GIVEN REQUEST A: Copy the workqueue commit page word for word, starting at "- Make structures" and ending at "to the workqueue_enqueue().".

TEXT SEGMENT:

** Start **

Improve per-CPU support for the workqueue(9):

- Make structures CPU-cache friendly, as suggested and explained
   by Andrew Doran.  CACHE_LINE_SIZE definition is invented.
 - Use current CPU if NULL is passed to the workqueue_enqueue().
 - Implemented MI CPU index, which could be used as an index of array.
   Removed linked-lists usage for work queues.

The roundup2() function avoids division, but works only with power of 2.

Reviewed by: <ad>, <yamt>, <tech-kern>
This commit is contained in:
rmind 2007-08-05 01:19:17 +00:00
parent f6bcdcfe0c
commit c8c024369c
6 changed files with 108 additions and 58 deletions

View File

@ -1,4 +1,4 @@
/* $NetBSD: fw_port.h,v 1.23 2007/07/09 21:00:41 ad Exp $ */
/* $NetBSD: fw_port.h,v 1.24 2007/08/05 01:19:17 rmind Exp $ */
/*
* Copyright (c) 2004 KIYOHARA Takashi
* All rights reserved.
@ -1091,7 +1091,6 @@ typedef struct scsipi_inquiry_data sbp_scsi_inquiry_data;
#define splfwsbp() splbio()
#define splsoftvm() splbio()
#define roundup2(x, y) roundup((x), (y))
#ifndef rounddown
#define rounddown(x, y) ((x) / (y) * (y))
#endif

View File

@ -1,4 +1,4 @@
/* $NetBSD: kern_cpu.c,v 1.4 2007/08/04 11:57:54 ad Exp $ */
/* $NetBSD: kern_cpu.c,v 1.5 2007/08/05 01:19:17 rmind Exp $ */
/*-
* Copyright (c) 2007 The NetBSD Foundation, Inc.
@ -64,7 +64,7 @@
#include <sys/cdefs.h>
__KERNEL_RCSID(0, "$NetBSD: kern_cpu.c,v 1.4 2007/08/04 11:57:54 ad Exp $");
__KERNEL_RCSID(0, "$NetBSD: kern_cpu.c,v 1.5 2007/08/05 01:19:17 rmind Exp $");
#include <sys/param.h>
#include <sys/systm.h>
@ -95,6 +95,8 @@ mi_cpu_attach(struct cpu_info *ci)

** End **

MATERIAL PROVIDED:
** Start **

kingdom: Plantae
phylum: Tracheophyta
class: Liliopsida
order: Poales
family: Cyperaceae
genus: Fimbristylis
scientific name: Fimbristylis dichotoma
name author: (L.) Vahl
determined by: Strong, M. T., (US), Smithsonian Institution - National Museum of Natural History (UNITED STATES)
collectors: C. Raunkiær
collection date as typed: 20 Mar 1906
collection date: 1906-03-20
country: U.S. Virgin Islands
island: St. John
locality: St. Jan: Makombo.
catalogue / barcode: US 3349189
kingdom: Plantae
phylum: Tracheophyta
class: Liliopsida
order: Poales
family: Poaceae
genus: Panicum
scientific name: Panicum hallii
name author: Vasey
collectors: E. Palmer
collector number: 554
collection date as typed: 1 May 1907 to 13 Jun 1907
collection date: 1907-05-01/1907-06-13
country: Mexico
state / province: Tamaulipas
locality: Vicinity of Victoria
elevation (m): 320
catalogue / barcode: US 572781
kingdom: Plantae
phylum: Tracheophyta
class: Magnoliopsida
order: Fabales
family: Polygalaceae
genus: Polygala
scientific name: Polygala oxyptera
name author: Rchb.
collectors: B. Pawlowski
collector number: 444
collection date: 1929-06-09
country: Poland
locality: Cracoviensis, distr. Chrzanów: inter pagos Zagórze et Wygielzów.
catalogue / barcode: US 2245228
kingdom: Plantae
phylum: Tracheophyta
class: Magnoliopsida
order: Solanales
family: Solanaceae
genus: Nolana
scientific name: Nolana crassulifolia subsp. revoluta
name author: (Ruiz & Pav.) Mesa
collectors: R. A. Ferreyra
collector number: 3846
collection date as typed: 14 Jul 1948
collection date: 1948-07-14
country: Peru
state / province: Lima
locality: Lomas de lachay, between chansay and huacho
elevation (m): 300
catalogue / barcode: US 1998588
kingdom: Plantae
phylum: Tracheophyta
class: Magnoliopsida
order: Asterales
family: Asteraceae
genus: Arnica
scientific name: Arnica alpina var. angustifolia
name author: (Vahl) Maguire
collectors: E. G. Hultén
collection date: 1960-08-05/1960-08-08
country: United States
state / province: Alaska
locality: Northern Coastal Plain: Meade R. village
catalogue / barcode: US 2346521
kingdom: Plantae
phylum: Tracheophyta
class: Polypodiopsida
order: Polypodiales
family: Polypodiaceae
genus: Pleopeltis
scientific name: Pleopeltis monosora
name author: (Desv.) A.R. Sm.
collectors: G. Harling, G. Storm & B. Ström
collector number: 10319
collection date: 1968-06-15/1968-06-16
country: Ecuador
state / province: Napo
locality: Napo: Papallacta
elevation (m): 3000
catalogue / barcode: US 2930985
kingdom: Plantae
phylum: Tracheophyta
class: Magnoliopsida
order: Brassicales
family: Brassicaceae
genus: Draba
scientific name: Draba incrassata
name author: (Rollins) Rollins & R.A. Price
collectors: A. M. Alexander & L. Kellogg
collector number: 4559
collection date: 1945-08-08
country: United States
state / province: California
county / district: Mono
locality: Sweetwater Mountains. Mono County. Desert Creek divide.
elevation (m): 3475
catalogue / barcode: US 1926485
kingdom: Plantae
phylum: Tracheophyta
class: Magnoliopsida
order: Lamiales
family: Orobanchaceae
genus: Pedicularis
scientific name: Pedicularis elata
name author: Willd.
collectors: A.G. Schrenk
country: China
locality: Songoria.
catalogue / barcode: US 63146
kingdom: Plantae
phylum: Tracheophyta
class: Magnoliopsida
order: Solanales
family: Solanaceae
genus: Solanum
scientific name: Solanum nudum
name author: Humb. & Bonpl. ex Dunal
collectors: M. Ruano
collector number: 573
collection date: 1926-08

** End **

GIVEN REQUEST B: In the entries, starting at the first line and ending at the line containing "collector number: 554", change "collectors" to "collected by" and return only those lines, leaving everything else unchanged.

FULL RESPONSE A:
- Make structures CPU-cache friendly, as suggested and explained
   by Andrew Doran.  CACHE_LINE_SIZE definition is invented.
 - Use current CPU if NULL is passed to the workqueue_enqueue().

FULL RESPONSE B:
kingdom: Plantae
phylum: Tracheophyta
class: Liliopsida
order: Poales
family: Cyperaceae
genus: Fimbristylis
scientific name: Fimbristylis dichotoma
name author: (L.) Vahl
determined by: Strong, M. T., (US), Smithsonian Institution - National Museum of Natural History (UNITED STATES)
collected by: C. Raunkiær
collection date as typed: 20 Mar 1906
collection date: 1906-03-20
country: U.S. Virgin Islands
island: St. John
locality: St. Jan: Makombo.
catalogue / barcode: US 3349189
kingdom: Plantae
phylum: Tracheophyta
class: Liliopsida
order: Poales
family: Poaceae
genus: Panicum
scientific name: Panicum hallii
name author: Vasey
collected by: E. Palmer
collector number: 554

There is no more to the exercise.